WHAT YOU WILL DO: Copy the material below verbatim from the line with "Kurs ist mein Beitrag zum Erblühen" to the line with "sistema de saúde", both lines included, omitting pictures and every line outside that range.

++++++++++++++++++++

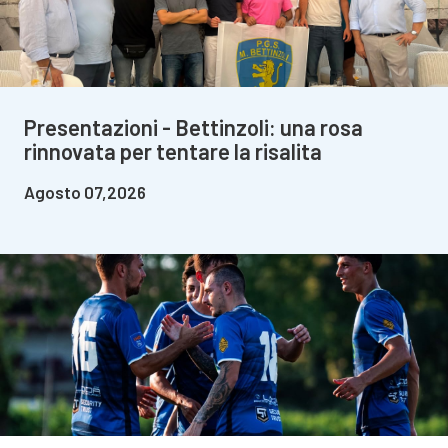
Presentazioni - Bettinzoli: una rosa
rinnovata per tentare la risalita
Agosto 07,2026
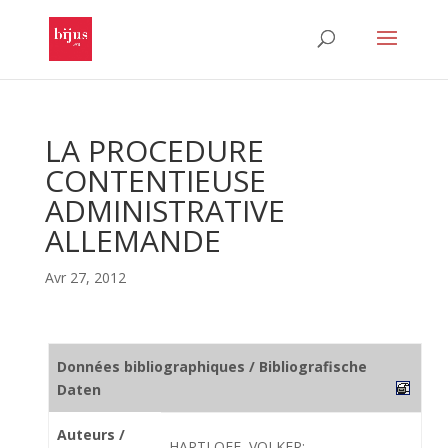
LA PROCEDURE
CONTENTIEUSE
ADMINISTRATIVE
ALLEMANDE
Avr 27, 2012
Données bibliographiques / Bibliografische
Daten
Auteurs /
HARTLOFF, VOLKER;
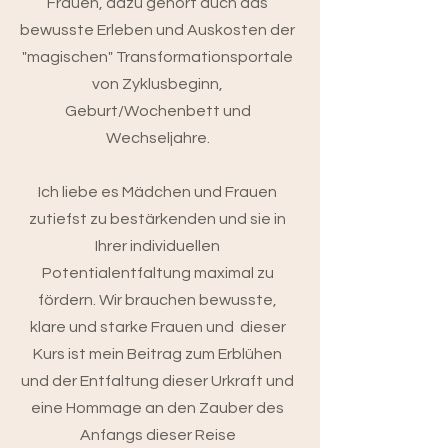
Frauen, dazu gehört auch das
bewusste Erleben und Auskosten der
"magischen" Transformationsportale
von Zyklusbeginn,
Geburt/Wochenbett und
Wechseljahre.
Ich liebe es Mädchen und Frauen
zutiefst zu bestärkenden und sie in
Ihrer individuellen
Potentialentfaltung maximal zu
fördern. Wir brauchen bewusste,
klare und starke Frauen und dieser
Kurs ist mein Beitrag zum Erblühen
und der Entfaltung dieser Urkraft und
eine Hommage an den Zauber des
Anfangs dieser Reise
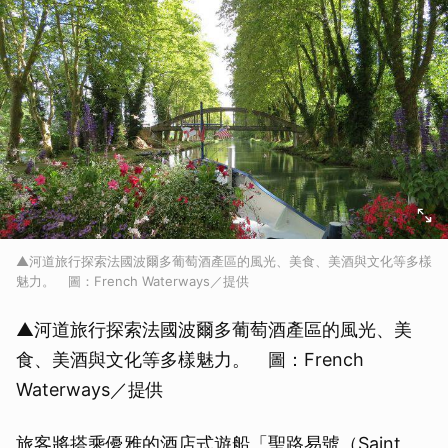
▲河道旅行探索法國波爾多葡萄酒產區的風光、美食、美酒與文化等多樣
魅力。 圖：French Waterways／提供
▲河道旅行探索法國波爾多葡萄酒產區的風光、美
食、美酒與文化等多樣魅力。 圖：French
Waterways／提供
旅客將搭乘優雅的酒店式遊船「聖路易號（Saint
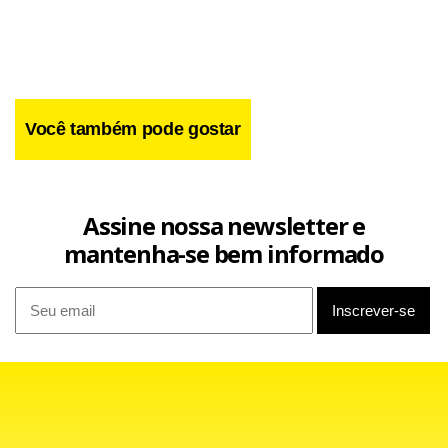
Você também pode gostar
Assine nossa newsletter e
mantenha-se bem informado
“Onde a gente tem a maior parte dos problemas no
sistema de saúde é na porta dos hospitais. A Unidade de
Pronto-Atendimento dá a capacidade de resolver de 80% a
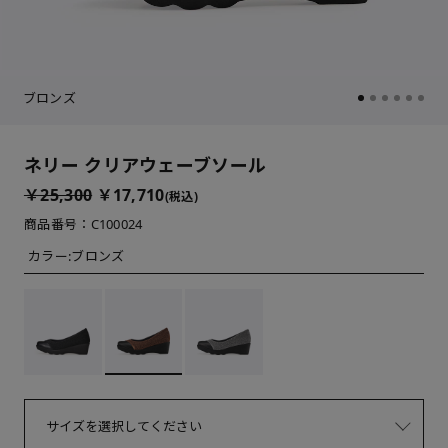
ブロンズ
ネリー クリアウェーブソール
￥25,300
￥17,710
(税込)
商品番号：C100024
カラー:
ブロンズ
サイズを選択してください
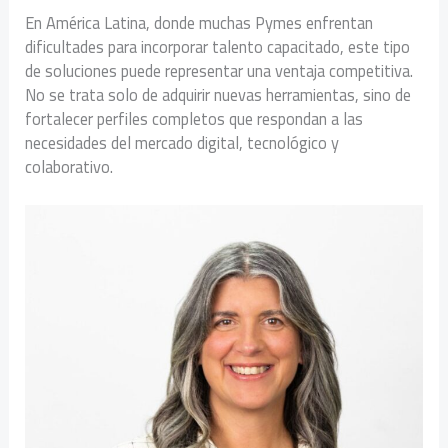
En América Latina, donde muchas Pymes enfrentan
dificultades para incorporar talento capacitado, este tipo
de soluciones puede representar una ventaja competitiva.
No se trata solo de adquirir nuevas herramientas, sino de
fortalecer perfiles completos que respondan a las
necesidades del mercado digital, tecnológico y
colaborativo.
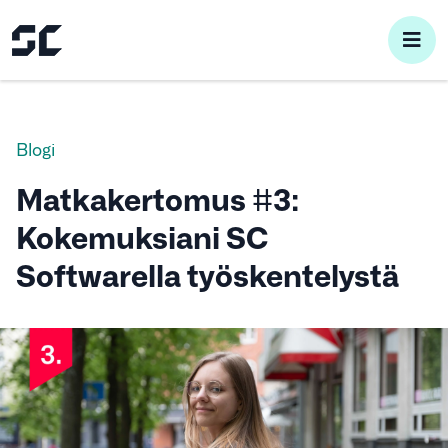
pri
me
Blogi
Matkakertomus #3:
Kokemuksiani SC
Softwarella työskentelystä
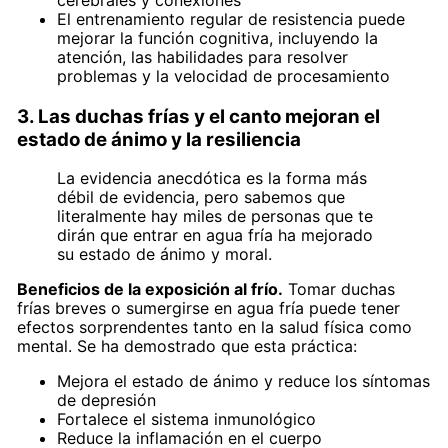
El entrenamiento regular de resistencia puede
mejorar la función cognitiva, incluyendo la
atención, las habilidades para resolver
problemas y la velocidad de procesamiento
3. Las duchas frías y el canto mejoran el
estado de ánimo y la resiliencia
La evidencia anecdótica es la forma más
débil de evidencia, pero sabemos que
literalmente hay miles de personas que te
dirán que entrar en agua fría ha mejorado
su estado de ánimo y moral.
Beneficios de la exposición al frío.
Tomar duchas
frías breves o sumergirse en agua fría puede tener
efectos sorprendentes tanto en la salud física como
mental. Se ha demostrado que esta práctica:
Mejora el estado de ánimo y reduce los síntomas
de depresión
Fortalece el sistema inmunológico
Reduce la inflamación en el cuerpo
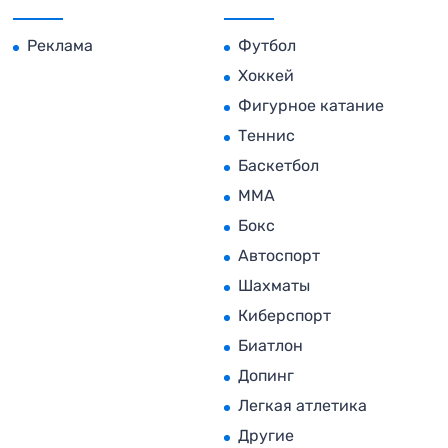
Реклама
Футбол
Хоккей
Фигурное катание
Теннис
Баскетбол
MMA
Бокс
Автоспорт
Шахматы
Киберспорт
Биатлон
Допинг
Легкая атлетика
Другие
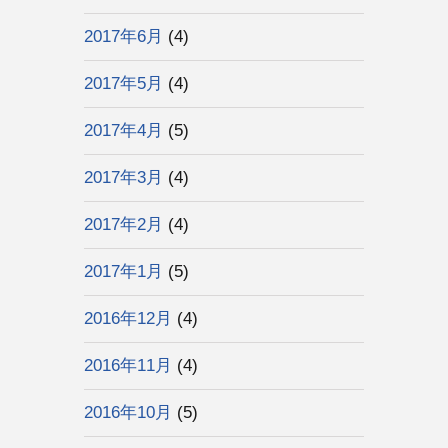
2017年6月
(4)
2017年5月
(4)
2017年4月
(5)
2017年3月
(4)
2017年2月
(4)
2017年1月
(5)
2016年12月
(4)
2016年11月
(4)
2016年10月
(5)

++++++++++++++++++++

SOLUTION FOR THIS TASK:
Kurs ist mein Beitrag zum Erblühen
und der Entfaltung dieser Urkraft und
eine Hommage an den Zauber des
Anfangs dieser Reise
▲河道旅行探索法國波爾多葡萄酒產區的風光、美食、美酒與文化等多樣
魅力。 圖：French Waterways／提供
▲河道旅行探索法國波爾多葡萄酒產區的風光、美
食、美酒與文化等多樣魅力。 圖：French
Waterways／提供
旅客將搭乘優雅的酒店式遊船「聖路易號（Saint
Você também pode gostar
Assine nossa newsletter e
mantenha-se bem informado
“Onde a gente tem a maior parte dos problemas no
sistema de saúde é na porta dos hospitais. A Unidade de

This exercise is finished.